* TEXTO:
--- --- ---

Crise de combustíveis impede manutenção da rede elétrica, segundo fontes diplomáticas no país

Por Da Redação
Às

Atualizado
Cuba sofre apagão geral após sistema de eletricidade ser "desconectado"

Foto: Nigel Pacquette / Wikimedia Commons

Cuba, que enfrenta uma crise de combustíveis há cerca de três meses após restrições que afetaram o envio de cargas ao país, vive um apagão generalizado que atinge praticamente todos os seus 11 milhões de habitantes. O governo cubano informou nesta segunda-feira (16) que o Sistema Elétrico Nacional foi “desconectado”, provocando a interrupção do fornecimento de energia em grande parte do território.

 

Nas redes sociais, o Ministério de Energia de Cuba afirmou que a crise é completa. "Ocorreu uma desconexão total do Sistema Elétrico Nacional (SEN). As causas estão sendo investigadas e os protocolos para o restabelecimento da energia estão sendo ativados", afirmou o órgão.

Segundo fontes diplomáticas, a crise de combustíveis, a falta de peças de reparação e recursos impedem a manutenção da rede elétrica.

Este é o sexto episódio de apagão registrado em um ano e meio. Segundo fontes ouvidas pelo portal ICL Notícias, geradores privados em algumas residências impediram desconexão completa de bairros, cidades e províncias.

--- --- ---

* DADOS EXTRAÍDOS:

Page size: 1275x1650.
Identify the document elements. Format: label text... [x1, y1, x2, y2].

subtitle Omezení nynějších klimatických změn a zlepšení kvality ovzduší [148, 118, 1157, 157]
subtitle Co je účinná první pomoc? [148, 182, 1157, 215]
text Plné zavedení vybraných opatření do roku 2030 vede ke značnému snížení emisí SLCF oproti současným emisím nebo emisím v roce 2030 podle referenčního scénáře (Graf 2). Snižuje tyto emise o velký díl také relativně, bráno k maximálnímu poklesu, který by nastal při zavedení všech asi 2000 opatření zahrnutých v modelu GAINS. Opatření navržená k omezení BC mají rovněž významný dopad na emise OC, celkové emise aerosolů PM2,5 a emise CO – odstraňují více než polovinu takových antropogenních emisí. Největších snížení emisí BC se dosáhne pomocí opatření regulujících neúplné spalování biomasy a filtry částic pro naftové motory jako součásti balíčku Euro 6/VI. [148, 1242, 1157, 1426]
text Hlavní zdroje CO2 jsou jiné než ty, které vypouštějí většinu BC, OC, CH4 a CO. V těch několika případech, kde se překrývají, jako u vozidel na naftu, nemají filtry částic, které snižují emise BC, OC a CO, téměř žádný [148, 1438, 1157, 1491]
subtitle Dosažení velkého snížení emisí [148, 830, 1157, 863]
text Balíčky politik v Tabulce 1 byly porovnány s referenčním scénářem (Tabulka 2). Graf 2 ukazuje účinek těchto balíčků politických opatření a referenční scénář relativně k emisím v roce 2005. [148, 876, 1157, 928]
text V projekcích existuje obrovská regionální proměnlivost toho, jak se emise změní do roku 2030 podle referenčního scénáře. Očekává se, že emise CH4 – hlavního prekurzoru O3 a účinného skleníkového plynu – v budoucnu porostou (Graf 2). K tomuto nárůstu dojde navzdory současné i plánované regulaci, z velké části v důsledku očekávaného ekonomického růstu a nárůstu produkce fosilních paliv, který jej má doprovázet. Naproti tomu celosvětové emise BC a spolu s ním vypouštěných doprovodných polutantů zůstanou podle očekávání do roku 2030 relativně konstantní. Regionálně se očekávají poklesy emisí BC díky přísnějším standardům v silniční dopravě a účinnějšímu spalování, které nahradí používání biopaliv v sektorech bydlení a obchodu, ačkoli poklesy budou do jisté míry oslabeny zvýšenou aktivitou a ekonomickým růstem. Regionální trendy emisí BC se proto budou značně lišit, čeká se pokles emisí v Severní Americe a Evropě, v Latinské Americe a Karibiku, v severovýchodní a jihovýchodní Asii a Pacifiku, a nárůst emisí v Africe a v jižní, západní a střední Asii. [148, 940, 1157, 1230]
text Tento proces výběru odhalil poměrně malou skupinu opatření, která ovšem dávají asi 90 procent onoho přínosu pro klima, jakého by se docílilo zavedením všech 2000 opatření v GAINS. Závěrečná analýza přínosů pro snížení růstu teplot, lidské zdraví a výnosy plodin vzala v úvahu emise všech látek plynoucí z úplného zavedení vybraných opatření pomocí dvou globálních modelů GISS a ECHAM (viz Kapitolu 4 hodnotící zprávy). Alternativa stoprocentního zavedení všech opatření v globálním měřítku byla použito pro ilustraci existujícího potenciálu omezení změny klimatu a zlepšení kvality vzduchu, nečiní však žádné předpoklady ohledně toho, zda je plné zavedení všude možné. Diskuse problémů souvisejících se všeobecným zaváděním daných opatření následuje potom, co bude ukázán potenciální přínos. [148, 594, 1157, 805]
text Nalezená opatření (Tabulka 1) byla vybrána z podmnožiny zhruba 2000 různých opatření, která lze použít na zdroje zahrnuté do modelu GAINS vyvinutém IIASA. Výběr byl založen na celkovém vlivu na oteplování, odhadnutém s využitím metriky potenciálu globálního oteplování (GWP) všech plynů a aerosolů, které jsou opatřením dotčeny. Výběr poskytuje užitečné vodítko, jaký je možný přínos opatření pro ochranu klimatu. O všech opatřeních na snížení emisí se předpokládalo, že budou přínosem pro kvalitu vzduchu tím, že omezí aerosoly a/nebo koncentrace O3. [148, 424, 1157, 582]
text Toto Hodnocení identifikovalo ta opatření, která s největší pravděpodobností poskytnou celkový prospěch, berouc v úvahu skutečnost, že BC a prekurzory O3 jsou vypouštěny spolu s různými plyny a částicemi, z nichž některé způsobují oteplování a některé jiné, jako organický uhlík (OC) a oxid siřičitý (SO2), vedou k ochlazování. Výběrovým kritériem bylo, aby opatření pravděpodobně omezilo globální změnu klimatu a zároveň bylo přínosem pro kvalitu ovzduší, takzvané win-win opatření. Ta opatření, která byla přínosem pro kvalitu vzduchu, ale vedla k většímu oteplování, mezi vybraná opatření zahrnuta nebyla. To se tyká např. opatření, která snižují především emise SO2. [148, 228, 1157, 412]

--- --- ---

* INSTRUÇÕES DA TAREFA: Reescreva o trecho da notícia sobre o apagão em Cuba que abre com as palavras que contêm "Cuba, que enfrenta" e fecha com "afirmou o órgão.", substituindo "Sistema Elétrico Nacional" por "Sistema Energético Nacional".

* EXERCÍCIO RESOLVIDO:
Cuba, que enfrenta uma crise de combustíveis há cerca de três meses após restrições que afetaram o envio de cargas ao país, vive um apagão generalizado que atinge praticamente todos os seus 11 milhões de habitantes. O governo cubano informou nesta segunda-feira (16) que o Sistema Energético Nacional foi “desconectado”, provocando a interrupção do fornecimento de energia em grande parte do território.

 

Nas redes sociais, o Ministério de Energia de Cuba afirmou que a crise é completa. "Ocorreu uma desconexão total do Sistema Energético Nacional (SEN). As causas estão sendo investigadas e os protocolos para o restabelecimento da energia estão sendo ativados", afirmou o órgão.